**Exercise:**
Looking at the entries below, state how many lines contain the word "subjects". Give the number alone.

╭─ Data for analysis

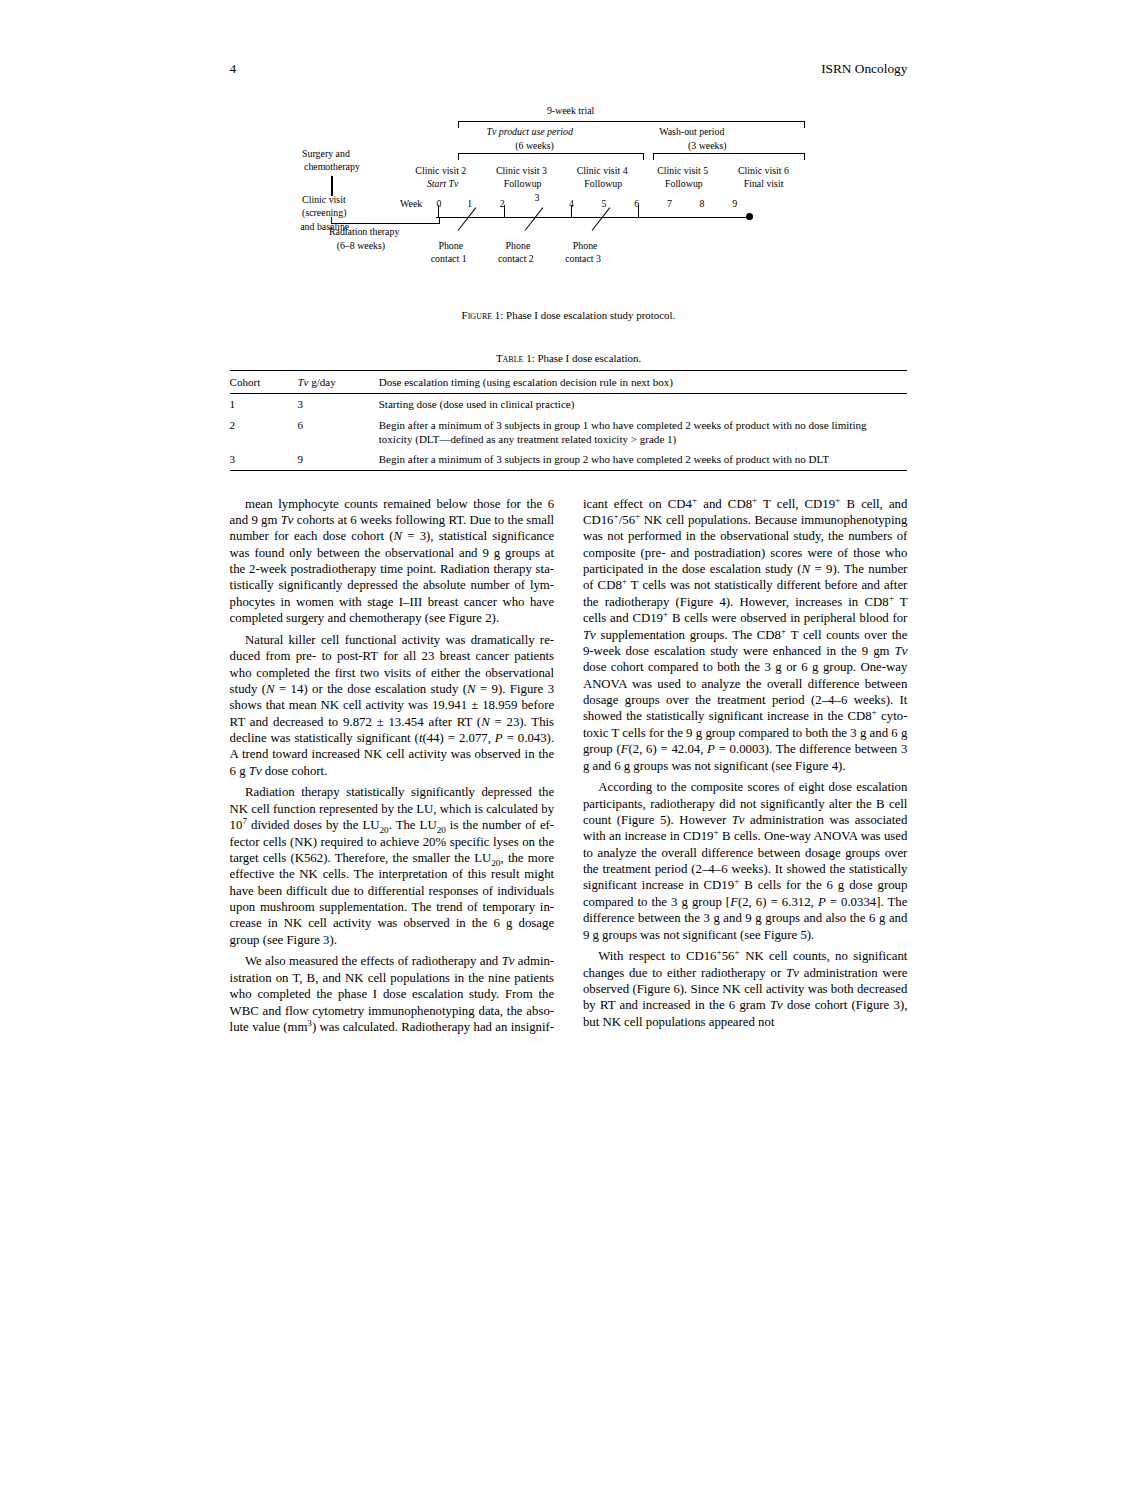4
ISRN Oncology
9-week trial
Tv product use period
(6 weeks)
Wash-out period
(3 weeks)
Surgery and
chemotherapy
Clinic visit 2
Start Tv
Clinic visit 3
Followup
Clinic visit 4
Followup
Clinic visit 5
Followup
Clinic visit 6
Final visit
Clinic visit
(screening)
and baseline
Week
0
1
2
3
4
5
6
7
8
9
Radiation therapy
(6–8 weeks)
Phone
contact 1
Phone
contact 2
Phone
contact 3
Figure 1: Phase I dose escalation study protocol.
Table 1: Phase I dose escalation.
| Cohort | Tv g/day | Dose escalation timing (using escalation decision rule in next box) |
| --- | --- | --- |
| 1 | 3 | Starting dose (dose used in clinical practice) |
| 2 | 6 | Begin after a minimum of 3 subjects in group 1 who have completed 2 weeks of product with no dose limiting toxicity (DLT—defined as any treatment related toxicity > grade 1) |
| 3 | 9 | Begin after a minimum of 3 subjects in group 2 who have completed 2 weeks of product with no DLT |
mean lymphocyte counts remained below those for the 6 and 9 gm Tv cohorts at 6 weeks following RT. Due to the small number for each dose cohort (N = 3), statistical significance was found only between the observational and 9 g groups at the 2-week postradiotherapy time point. Radiation therapy statistically significantly depressed the absolute number of lymphocytes in women with stage I–III breast cancer who have completed surgery and chemotherapy (see Figure 2).
Natural killer cell functional activity was dramatically reduced from pre- to post-RT for all 23 breast cancer patients who completed the first two visits of either the observational study (N = 14) or the dose escalation study (N = 9). Figure 3 shows that mean NK cell activity was 19.941 ± 18.959 before RT and decreased to 9.872 ± 13.454 after RT (N = 23). This decline was statistically significant (t(44) = 2.077, P = 0.043). A trend toward increased NK cell activity was observed in the 6 g Tv dose cohort.
Radiation therapy statistically significantly depressed the NK cell function represented by the LU, which is calculated by 107 divided doses by the LU20. The LU20 is the number of effector cells (NK) required to achieve 20% specific lyses on the target cells (K562). Therefore, the smaller the LU20, the more effective the NK cells. The interpretation of this result might have been difficult due to differential responses of individuals upon mushroom supplementation. The trend of temporary increase in NK cell activity was observed in the 6 g dosage group (see Figure 3).
We also measured the effects of radiotherapy and Tv administration on T, B, and NK cell populations in the nine patients who completed the phase I dose escalation study. From the WBC and flow cytometry immunophenotyping data, the absolute value (mm3) was calculated. Radiotherapy had an insignificant effect on CD4+ and CD8+ T cell, CD19+ B cell, and CD16+/56+ NK cell populations. Because immunophenotyping was not performed in the observational study, the numbers of composite (pre- and postradiation) scores were of those who participated in the dose escalation study (N = 9). The number of CD8+ T cells was not statistically different before and after the radiotherapy (Figure 4). However, increases in CD8+ T cells and CD19+ B cells were observed in peripheral blood for Tv supplementation groups. The CD8+ T cell counts over the 9-week dose escalation study were enhanced in the 9 gm Tv dose cohort compared to both the 3 g or 6 g group. One-way ANOVA was used to analyze the overall difference between dosage groups over the treatment period (2–4–6 weeks). It showed the statistically significant increase in the CD8+ cytotoxic T cells for the 9 g group compared to both the 3 g and 6 g group (F(2, 6) = 42.04, P = 0.0003). The difference between 3 g and 6 g groups was not significant (see Figure 4).
According to the composite scores of eight dose escalation participants, radiotherapy did not significantly alter the B cell count (Figure 5). However Tv administration was associated with an increase in CD19+ B cells. One-way ANOVA was used to analyze the overall difference between dosage groups over the treatment period (2–4–6 weeks). It showed the statistically significant increase in CD19+ B cells for the 6 g dose group compared to the 3 g group [F(2, 6) = 6.312, P = 0.0334]. The difference between the 3 g and 9 g groups and also the 6 g and 9 g groups was not significant (see Figure 5).
With respect to CD16+56+ NK cell counts, no significant changes due to either radiotherapy or Tv administration were observed (Figure 6). Since NK cell activity was both decreased by RT and increased in the 6 gram Tv dose cohort (Figure 3), but NK cell populations appeared not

╰─

**Expected answer:**
2